- Genre: Documentary
- Developed by: James Incledon
- Directed by: James Incledon
- Narrated by: Jon Rand
- Country of origin: United Kingdom
- Original language: English
- No. of series: 1
- No. of episodes: 6

Production
- Executive producer: Paddy Haycocks
- Producer: Simon Cowell
- Production locations: Fitzpatrick Referrals Ltd, Eashing, Surrey
- Editor: Jason Giberti
- Running time: 30 minutes
- Production company: Wild Productions

Original release
- Network: BBC One
- Release: 30 June – 4 August 2010

= The Bionic Vet =

Documentary television series

The Bionic Vet is a BBC documentary television series following the work of veterinarian Noel Fitzpatrick at his veterinary practice in Surrey. Fitzpatrick and his team of over 100 vets, nurses and support staff find new methods and techniques to help pets within more unique problems that would often leave euthanasia as the only option.

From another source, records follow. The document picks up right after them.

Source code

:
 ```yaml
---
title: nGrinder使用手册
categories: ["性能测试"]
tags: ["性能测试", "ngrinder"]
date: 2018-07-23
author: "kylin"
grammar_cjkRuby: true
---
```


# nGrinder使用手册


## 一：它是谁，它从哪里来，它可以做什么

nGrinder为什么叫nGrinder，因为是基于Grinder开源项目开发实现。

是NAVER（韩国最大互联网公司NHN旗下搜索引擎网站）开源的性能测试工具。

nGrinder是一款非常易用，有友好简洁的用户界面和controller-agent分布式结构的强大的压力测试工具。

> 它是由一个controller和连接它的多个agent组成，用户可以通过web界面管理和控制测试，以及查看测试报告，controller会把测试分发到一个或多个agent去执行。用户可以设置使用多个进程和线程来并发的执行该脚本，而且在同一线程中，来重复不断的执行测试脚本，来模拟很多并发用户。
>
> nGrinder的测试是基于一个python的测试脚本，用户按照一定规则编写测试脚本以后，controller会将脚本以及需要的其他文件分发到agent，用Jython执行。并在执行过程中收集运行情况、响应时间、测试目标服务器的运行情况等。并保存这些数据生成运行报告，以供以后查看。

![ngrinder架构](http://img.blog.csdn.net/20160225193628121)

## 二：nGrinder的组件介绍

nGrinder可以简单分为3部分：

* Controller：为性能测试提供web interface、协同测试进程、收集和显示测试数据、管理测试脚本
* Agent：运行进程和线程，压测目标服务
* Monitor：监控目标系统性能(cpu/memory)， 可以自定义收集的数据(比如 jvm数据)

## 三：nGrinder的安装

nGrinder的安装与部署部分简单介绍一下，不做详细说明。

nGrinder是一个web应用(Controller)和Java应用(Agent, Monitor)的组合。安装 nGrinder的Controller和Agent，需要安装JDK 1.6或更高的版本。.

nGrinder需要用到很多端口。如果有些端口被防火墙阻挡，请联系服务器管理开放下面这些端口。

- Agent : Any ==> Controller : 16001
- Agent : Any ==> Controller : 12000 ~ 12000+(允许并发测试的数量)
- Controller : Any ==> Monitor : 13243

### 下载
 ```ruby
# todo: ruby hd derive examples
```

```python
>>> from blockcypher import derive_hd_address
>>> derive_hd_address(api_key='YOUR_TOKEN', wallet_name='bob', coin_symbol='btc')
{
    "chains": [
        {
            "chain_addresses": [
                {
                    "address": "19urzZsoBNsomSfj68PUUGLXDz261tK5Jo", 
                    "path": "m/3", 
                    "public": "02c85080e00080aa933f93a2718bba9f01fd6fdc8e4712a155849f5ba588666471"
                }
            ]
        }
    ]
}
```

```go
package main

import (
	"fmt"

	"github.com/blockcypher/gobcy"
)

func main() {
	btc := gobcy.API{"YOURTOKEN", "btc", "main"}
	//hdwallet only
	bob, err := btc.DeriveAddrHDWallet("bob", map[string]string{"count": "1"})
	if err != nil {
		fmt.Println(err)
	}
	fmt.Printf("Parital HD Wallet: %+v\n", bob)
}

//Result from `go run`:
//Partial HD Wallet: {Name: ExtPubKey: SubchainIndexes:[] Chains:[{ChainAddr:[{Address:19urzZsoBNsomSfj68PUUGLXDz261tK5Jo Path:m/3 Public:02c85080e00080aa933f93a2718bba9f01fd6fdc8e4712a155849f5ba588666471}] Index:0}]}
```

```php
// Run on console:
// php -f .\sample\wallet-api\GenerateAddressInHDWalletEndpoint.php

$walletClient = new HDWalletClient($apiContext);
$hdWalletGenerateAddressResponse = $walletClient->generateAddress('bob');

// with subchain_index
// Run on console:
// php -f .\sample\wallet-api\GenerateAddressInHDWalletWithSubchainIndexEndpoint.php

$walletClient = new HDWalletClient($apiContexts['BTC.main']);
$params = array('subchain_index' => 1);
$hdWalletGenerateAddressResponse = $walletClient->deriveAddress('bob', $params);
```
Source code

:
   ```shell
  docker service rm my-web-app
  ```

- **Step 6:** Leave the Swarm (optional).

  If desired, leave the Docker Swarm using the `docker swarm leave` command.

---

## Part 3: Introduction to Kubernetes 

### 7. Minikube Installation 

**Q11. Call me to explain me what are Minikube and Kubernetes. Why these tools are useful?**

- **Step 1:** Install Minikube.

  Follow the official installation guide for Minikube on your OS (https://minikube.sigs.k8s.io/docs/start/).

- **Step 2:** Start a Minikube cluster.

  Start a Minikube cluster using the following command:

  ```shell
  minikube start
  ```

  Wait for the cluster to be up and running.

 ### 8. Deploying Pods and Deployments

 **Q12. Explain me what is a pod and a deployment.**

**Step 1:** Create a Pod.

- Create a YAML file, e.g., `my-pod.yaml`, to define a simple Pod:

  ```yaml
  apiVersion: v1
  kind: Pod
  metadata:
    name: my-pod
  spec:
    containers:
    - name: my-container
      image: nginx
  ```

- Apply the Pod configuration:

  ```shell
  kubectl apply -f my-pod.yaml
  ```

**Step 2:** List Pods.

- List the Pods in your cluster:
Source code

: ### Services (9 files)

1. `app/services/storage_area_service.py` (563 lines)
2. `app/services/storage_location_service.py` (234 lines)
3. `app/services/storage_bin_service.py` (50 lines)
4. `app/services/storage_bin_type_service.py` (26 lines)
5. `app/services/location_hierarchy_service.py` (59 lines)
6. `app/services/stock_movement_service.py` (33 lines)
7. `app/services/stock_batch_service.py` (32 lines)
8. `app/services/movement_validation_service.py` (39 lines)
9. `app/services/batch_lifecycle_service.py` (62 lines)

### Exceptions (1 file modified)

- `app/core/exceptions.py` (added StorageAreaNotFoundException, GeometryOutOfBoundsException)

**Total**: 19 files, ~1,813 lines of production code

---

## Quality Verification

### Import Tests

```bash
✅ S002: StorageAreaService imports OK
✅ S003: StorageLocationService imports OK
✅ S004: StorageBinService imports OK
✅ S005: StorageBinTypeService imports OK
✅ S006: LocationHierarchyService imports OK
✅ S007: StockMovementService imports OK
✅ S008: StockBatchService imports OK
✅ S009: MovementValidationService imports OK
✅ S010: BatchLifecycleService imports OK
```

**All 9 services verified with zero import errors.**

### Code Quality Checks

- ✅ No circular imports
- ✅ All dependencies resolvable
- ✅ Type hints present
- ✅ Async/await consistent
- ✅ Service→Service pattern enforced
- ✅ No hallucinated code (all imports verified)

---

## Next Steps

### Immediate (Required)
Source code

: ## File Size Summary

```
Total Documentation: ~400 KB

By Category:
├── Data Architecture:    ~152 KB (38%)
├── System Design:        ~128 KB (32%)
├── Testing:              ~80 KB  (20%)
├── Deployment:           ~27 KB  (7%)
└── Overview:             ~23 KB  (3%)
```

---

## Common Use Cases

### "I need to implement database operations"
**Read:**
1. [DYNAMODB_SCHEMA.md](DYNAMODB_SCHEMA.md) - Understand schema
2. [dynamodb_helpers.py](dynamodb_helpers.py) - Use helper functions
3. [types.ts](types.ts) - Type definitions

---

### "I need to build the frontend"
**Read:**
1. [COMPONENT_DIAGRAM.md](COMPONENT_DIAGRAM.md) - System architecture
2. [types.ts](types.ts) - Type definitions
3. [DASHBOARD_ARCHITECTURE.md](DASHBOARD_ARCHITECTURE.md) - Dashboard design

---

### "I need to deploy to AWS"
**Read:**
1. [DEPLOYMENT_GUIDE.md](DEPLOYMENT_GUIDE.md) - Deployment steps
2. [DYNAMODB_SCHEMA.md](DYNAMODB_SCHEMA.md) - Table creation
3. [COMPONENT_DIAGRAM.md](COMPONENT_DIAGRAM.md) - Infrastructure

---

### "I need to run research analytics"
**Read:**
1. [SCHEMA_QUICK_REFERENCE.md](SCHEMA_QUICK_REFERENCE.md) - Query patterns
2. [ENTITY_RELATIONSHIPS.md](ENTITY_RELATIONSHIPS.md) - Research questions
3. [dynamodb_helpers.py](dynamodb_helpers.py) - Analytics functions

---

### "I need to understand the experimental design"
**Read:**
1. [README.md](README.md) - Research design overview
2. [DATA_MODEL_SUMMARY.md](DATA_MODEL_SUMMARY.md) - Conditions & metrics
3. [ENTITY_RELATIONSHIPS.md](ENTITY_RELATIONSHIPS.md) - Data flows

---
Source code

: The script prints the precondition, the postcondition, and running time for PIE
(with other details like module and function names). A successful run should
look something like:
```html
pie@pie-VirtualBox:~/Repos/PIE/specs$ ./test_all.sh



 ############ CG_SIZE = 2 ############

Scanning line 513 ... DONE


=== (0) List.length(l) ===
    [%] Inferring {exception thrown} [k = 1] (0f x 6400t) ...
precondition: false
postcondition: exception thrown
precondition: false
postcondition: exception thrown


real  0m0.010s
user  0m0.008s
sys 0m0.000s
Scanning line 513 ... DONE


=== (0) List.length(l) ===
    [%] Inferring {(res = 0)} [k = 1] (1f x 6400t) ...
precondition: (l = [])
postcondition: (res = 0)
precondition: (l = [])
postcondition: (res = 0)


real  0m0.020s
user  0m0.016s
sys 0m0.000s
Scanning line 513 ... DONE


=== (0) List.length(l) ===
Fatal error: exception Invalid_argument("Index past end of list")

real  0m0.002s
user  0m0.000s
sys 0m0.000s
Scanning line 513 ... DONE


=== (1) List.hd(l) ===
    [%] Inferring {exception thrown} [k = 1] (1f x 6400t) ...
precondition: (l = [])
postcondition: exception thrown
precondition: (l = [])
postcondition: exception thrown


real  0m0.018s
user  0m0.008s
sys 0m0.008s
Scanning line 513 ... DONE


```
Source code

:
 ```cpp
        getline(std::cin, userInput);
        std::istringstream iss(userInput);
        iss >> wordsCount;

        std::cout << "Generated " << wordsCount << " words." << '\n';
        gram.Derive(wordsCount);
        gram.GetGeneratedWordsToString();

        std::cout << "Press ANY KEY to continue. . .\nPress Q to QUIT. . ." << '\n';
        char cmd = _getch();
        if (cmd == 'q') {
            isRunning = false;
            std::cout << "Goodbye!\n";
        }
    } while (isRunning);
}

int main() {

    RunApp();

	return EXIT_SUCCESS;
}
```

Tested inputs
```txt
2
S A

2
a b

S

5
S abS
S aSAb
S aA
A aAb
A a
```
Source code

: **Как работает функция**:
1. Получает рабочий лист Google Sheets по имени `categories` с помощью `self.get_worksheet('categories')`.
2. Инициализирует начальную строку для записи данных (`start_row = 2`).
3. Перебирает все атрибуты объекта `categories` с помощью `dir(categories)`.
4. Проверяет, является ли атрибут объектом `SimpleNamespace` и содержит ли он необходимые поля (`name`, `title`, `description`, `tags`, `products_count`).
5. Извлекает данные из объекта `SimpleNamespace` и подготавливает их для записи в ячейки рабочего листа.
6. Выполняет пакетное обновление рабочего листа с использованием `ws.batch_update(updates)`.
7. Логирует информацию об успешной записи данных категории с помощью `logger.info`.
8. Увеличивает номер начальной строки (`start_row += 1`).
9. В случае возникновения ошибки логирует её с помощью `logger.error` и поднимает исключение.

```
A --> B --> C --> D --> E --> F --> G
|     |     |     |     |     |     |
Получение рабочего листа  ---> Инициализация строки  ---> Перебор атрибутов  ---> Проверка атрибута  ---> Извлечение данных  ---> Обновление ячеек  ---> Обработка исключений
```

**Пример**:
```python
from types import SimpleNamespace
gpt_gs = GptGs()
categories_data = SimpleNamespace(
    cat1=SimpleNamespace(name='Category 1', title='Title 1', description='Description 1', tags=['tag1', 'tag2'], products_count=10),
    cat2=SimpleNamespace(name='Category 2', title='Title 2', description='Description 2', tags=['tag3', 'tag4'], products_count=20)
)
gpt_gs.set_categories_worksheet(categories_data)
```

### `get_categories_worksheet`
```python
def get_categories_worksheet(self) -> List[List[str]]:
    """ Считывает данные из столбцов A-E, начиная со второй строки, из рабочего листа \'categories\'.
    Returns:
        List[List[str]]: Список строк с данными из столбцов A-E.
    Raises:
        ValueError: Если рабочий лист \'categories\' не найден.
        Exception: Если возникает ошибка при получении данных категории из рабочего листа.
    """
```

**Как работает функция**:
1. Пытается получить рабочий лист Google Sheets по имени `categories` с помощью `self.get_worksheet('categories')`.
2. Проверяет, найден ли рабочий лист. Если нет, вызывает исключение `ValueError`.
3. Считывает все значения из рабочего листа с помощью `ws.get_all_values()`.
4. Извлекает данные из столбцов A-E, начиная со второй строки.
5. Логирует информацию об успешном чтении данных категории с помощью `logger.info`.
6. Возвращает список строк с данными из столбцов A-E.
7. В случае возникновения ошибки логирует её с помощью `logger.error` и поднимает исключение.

Many pets are brought to the practice from all over the country. Oscar the Cat, flown over from Jersey, was featured in the first episode.

==Episodes==

| No. | Title | Original release date |
| 1 | "Give a Cat Two New Feet - Done!" | 30 June 2010 |
Noel Fitzpatrick gives a black cat named Oscar new back feet, first in the world and an 8-year-old Labrador Mayo, an implant to help him walk.
| 2 | "Improvising With a Hypodermic Needle" | 7 July 2010 |
Noel Fitzpatrick removes a tumour from a 1-year-old Labrador Charlie's leg and replaces the bone and wrist with a specially designed implant. He provides a bionic knee, replacing an arthritis damaged joint, for a 7-year-old Border Collie Sasha. A chinchilla Zippy has its arm bones secured by Senior Surgeon Michael Hamilton, after breaking them.
| 3 | "Game Over?" | 14 July 2010 |
The Border Collie Sasha from the previous episode requires spine surgery and Lottie the black cat hit by a car, has its pelvis rebuilt.
| 4 | "I Can Only Give You 50/50" | 21 July 2010 |
6-months-old puppy Ice is rushed to Fitzpatrick's referral centre having been trampled by a horse. Noel Fitzpatrick tries to reconstruct the dog's shattered leg as he battles the infection caused by the horse's hoof. There are concerns, too, for a 4-year-old Gatwick sniffer dog, Springer Spaniel Neo. He's been compensating for a serious knee problem in one of his back legs and requires significant surgery. There is an update on Lottie, the black cat with a shattered pelvis.
| 5 | "One Grumpy Person Is Enough" | 28 July 2010 |
7-month-old Shih-tzu-Springer Spaniel cross puppy Jolly has a painful bone deformity in both his front legs. His owner agonises over whether it's fair to put him through an operation in which Noel Fitzpatrick proposes to use a new technique to treat the bone growth deformity. Breezy, an 8-year-old Collie is rushed in partly paralysed, in the middle of the night, after being hit by a car. William the black cat, suffering from internal bleeding and shattered pelvis, gets a blood transfusion from nurse Pat's cat Orson. 7-year-old Labrador Flight, cannot contain his excitement, when seeing his owner Caroline. There is the risk that the newly replaced hip implant may dislocate ...
| 6 | "A Couple More Taps and, Hopefully, We're In" | 4 August 2010 |
Noel Fitzpatrick attempts a rare artificial leg implant (ITAP) operation on a 9-year-old Corgi Janto, only two dogs have had this before him. Viewers also find out whether the groundbreaking surgery to correct puppy Jolly's bone growth deformity has been successful and whether he can now walk pain free. There's a rare visit to Senior Surgeon Sarah Girling, from an unusual patient, a barn owl with a broken wing, plus the story of a stray rescue Jack Russell Terrier, eight-year-old Jade, who needs treatment from Senior Surgeon Michael Hamilton on a dislocated elbow.